Trillian Won't Heed AOL's Message

One glorious day, Net users will be able to send instant messages from one company's system to another. Until then, AOL will have to fight off all comers. By Farhad Manjoo.

The low-level conflict over instant messaging between Cerulean Studios, a startup software company, and America Online continued on Thursday, without AOL achieving its goal of stopping the upstart. AOL vowed to keep fighting.

Trillian, Cerulean Studio's instant messaging application that allows people to chat with users of all major messaging systems through one interface, was working perfectly with AOL's Instant Messenger. Trillian users had no trouble sending messages to AIM users -- which was not the story earlier in the week, when AOL implemented a block that prevented Trillian from accessing its system.

That sparked a battle between the companies: Cerulean Studios issued frequent AOL-compatible updates to its software, and AOL worked to render those updates incompatible. It's unclear how long Trillian's current compatibility will last; AOL says that Trillian is "hacking" into its software, and the company is always working to prevent security breaches.

This kind of fight is not new. Several times over the years, AOL's competitors have tried to make their systems attractive by offering compatibility with AIM, prompting AOL to block those systems. Small and large companies have been foiled by AOL -- including Microsoft, which joined with other IM companies in 2000 to petition the government to force AOL to open up its chatter.

AOL's justification for blocking the other companies is always the same: It would like to have an "interoperable" system, but these upstart companies are only offering unsecure interoperability, which harms users in the end, the company maintains.

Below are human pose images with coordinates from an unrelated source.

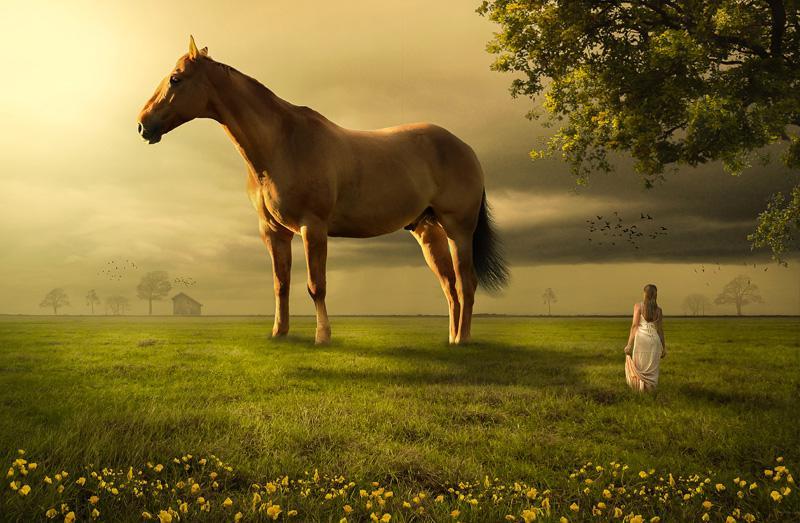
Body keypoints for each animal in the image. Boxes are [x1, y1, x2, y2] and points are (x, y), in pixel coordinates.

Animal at [137, 37, 508, 344]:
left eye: (176, 78)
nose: (143, 125)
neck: (282, 144)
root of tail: (465, 147)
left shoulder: (312, 227)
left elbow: (316, 286)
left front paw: (322, 337)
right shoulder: (273, 232)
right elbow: (281, 284)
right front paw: (279, 333)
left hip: (458, 229)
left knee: (466, 283)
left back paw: (463, 340)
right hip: (427, 231)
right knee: (450, 286)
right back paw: (453, 338)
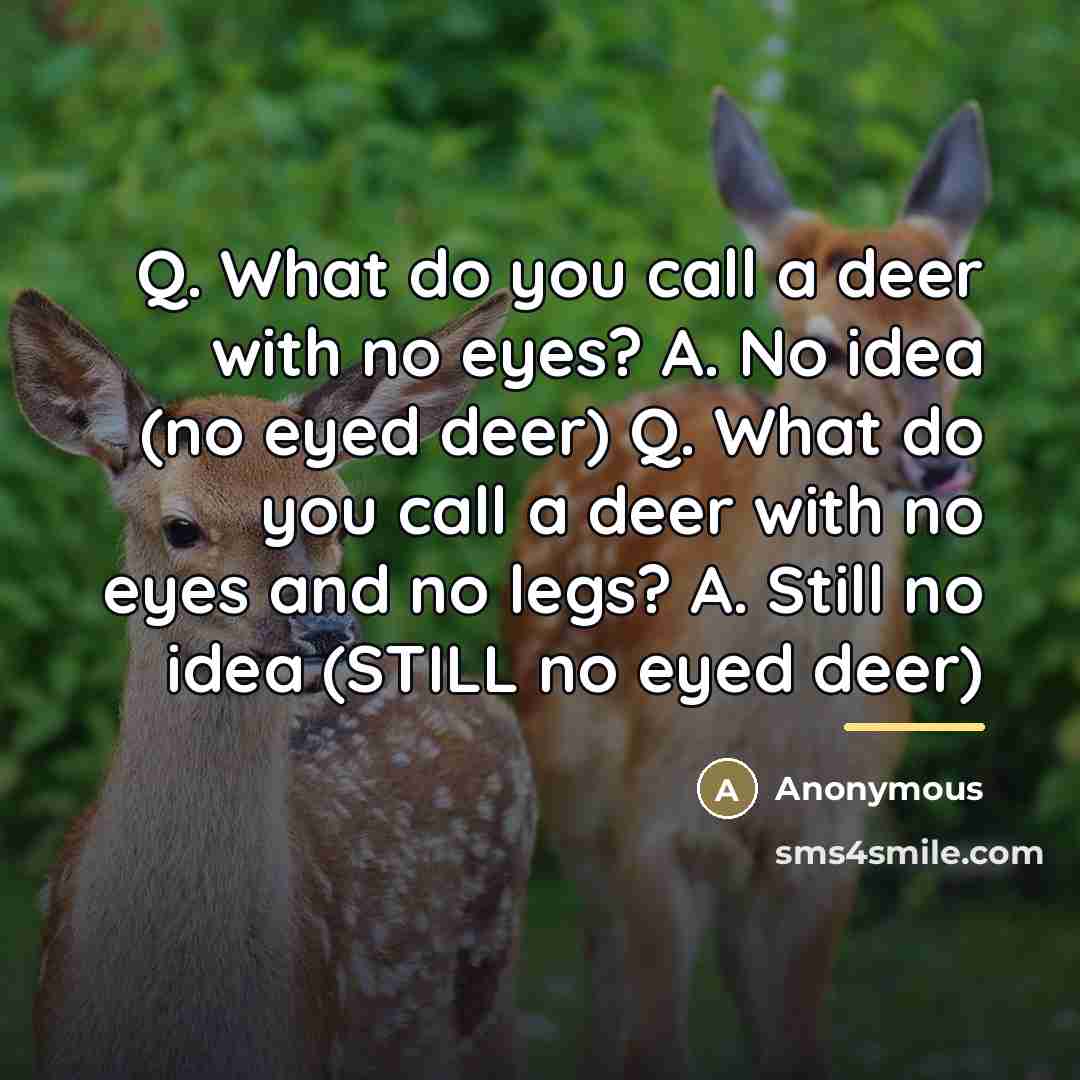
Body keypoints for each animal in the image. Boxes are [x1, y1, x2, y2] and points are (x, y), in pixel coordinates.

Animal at [504, 92, 990, 1079]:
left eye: (965, 342)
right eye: (825, 345)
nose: (938, 463)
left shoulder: (832, 839)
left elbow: (794, 1043)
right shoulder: (652, 822)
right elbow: (654, 1042)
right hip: (573, 808)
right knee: (606, 984)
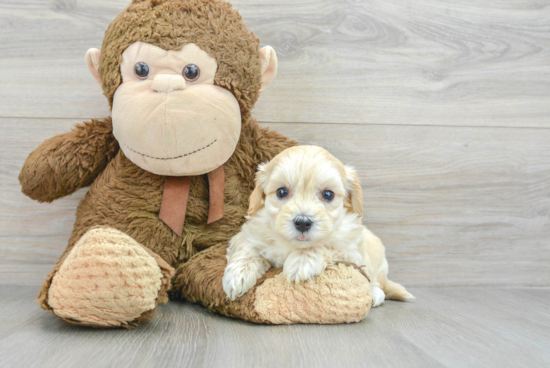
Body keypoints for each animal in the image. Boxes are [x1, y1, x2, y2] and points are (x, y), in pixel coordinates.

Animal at [223, 145, 414, 306]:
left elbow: (325, 246)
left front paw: (301, 261)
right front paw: (237, 275)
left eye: (328, 194)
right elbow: (247, 249)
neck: (294, 245)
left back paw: (375, 293)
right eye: (281, 192)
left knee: (375, 281)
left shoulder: (350, 250)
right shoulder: (248, 234)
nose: (303, 222)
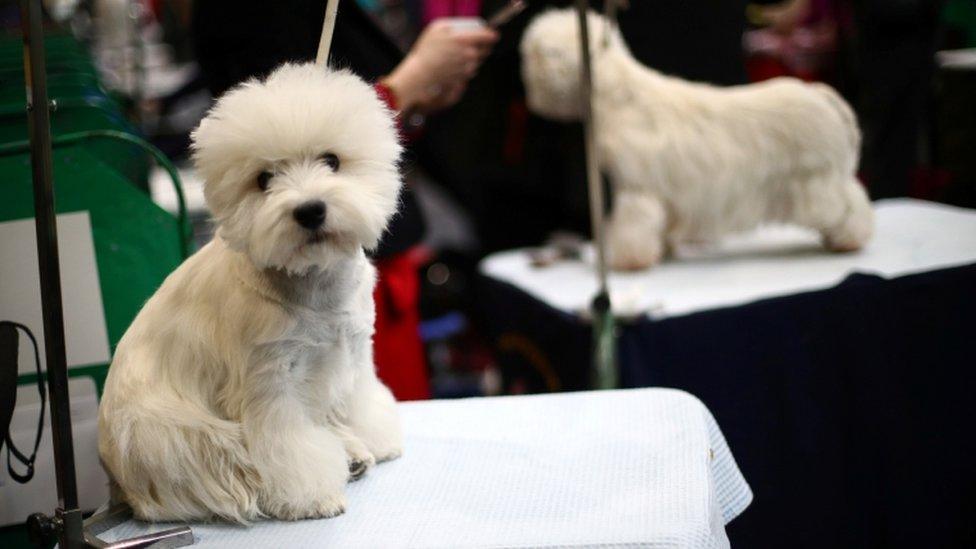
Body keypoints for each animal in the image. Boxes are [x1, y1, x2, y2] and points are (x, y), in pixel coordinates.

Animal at [99, 64, 404, 524]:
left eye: (332, 160)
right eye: (264, 180)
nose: (310, 210)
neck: (313, 284)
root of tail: (118, 484)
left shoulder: (353, 352)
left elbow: (359, 401)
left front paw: (375, 436)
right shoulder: (269, 380)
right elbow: (285, 447)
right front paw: (311, 497)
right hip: (168, 434)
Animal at [524, 9, 872, 270]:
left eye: (534, 56)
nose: (529, 92)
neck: (619, 95)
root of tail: (822, 94)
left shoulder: (636, 189)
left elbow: (631, 228)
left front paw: (625, 261)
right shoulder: (663, 196)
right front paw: (662, 251)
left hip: (817, 181)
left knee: (850, 207)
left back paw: (847, 241)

But after two years of this kind of conflict, the tumult over Trillian indicates something pretty simple: Although instant messaging is more popular than ever, an all-in-one system is something that many users desire -- even if that system is, as AOL claims, jerry-built.

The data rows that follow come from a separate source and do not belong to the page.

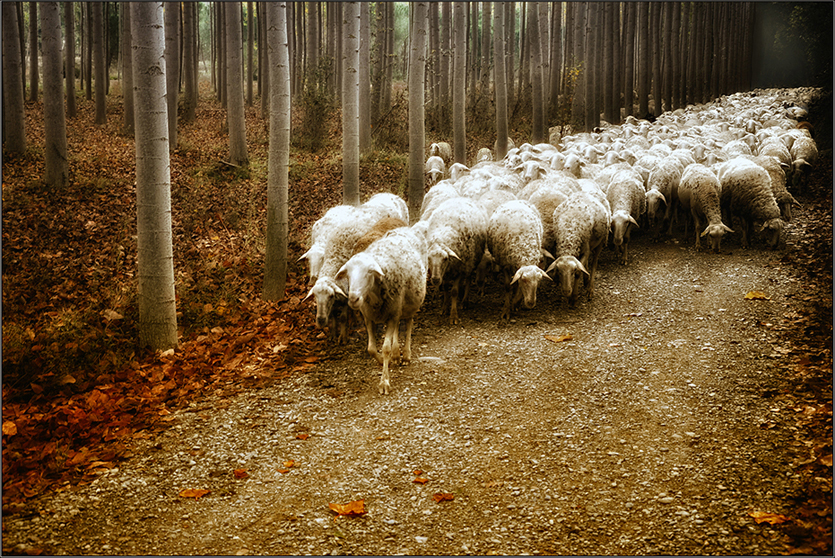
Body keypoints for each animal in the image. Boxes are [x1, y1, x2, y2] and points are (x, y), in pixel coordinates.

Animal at [334, 225, 428, 396]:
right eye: (348, 275)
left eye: (369, 272)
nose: (353, 299)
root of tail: (407, 228)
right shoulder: (369, 317)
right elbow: (371, 349)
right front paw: (386, 361)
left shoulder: (391, 314)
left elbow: (385, 348)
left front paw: (384, 382)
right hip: (396, 308)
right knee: (398, 326)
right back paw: (397, 354)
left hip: (410, 302)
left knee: (408, 323)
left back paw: (406, 354)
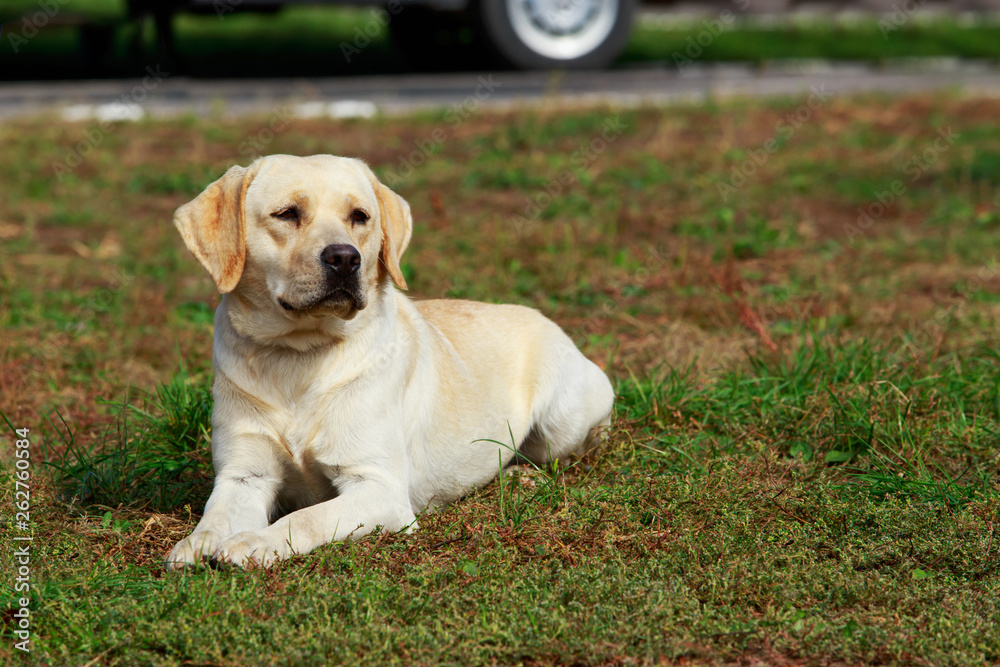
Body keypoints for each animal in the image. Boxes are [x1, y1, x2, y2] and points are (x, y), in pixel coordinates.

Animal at [166, 155, 608, 568]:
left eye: (360, 216)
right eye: (288, 213)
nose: (345, 258)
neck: (300, 352)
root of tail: (548, 321)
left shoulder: (380, 488)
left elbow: (306, 518)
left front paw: (257, 542)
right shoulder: (243, 476)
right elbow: (215, 515)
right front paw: (196, 543)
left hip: (561, 422)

Trillian offers compatibility with AIM and other chat systems by donning a kind of high-tech disguise: The creators learn the secret language of AIM servers, and they have their software ape that language, pretending it's part of the system.

But as an AOL spokeswoman pointed out, in order to use such a system, a user has to tell the software his AIM username and password, which is an inherently dangerous practice.

"That's not interoperability," AOL's Kathy McKiernan said. "This is about a company releasing software that hacks into our system, and that endangers our users."

McKiernan said that "true interoperability" would be like e-mail, in which you wouldn't have to be on the same service as another person to send that fellow an IM. Ideally, then Steve Case, AOL TimeWarner's chairman, could use AIM to send a message to Microsoft chairman Bill Gates' MSN Messenger account, without Case having to sign on to MSN himself.

McKiernan said that this is a technologically difficult task, but that "no company has done more than ours" to meet that goal. Last year, AOL began interoperability trials with both Sun and IBM, attempting to implement a standard proposed by the Internet Engineering Task Force.

None of the other big IM companies have carried out such tests, though all maintain that they also want an interoperable system. A Microsoft spokeswoman said the company is also working with the IETF on standards, but she declined to offer Microsoft's views toward Trillian.

It turns out in the world of instant messaging believe, as AOL does, that IM should be more like e-mail. Jabber, a company offering an open-source, XML-based instant messaging system, has long argued for such a thing.

The problem is, though, Jabber's system would likely not jibe with AOL's designs. Andre Durand, Jabber's founder, wants IM to be decentralized, with no single company having the monopoly on servers, the way AOL and other chat systems now have.

Last year, Durand told Wired News: "There is a demand for this to come in-house. Companies don't want their employees using a proprietary system to chat with each other. ISPs don't want their customers to go to AOL to chat. The game is not about who has more end-users. It's about who's providing the infrastructure."

And although Trillian isn't the sort of "infrastructure" that Durand envisioned, it did seem to at least ape that message-anyone world of interoperability well enough that users fell in love with it.

At Download.com, Trillian has a 93 percent user-approval rating -- those are Napster-like numbers (in Napster's heyday).

"Once I finally got wise and ditched AOL," wrote one user at the site, "I started meeting folks using different IM's (AIM, MSN Messenger, ICQ, etc.) I used to have to keep all these on my computer.... Finally, I found Trillian. What a great program. Works well with all platforms and I never get kicked off of AIM. I highly recommend it."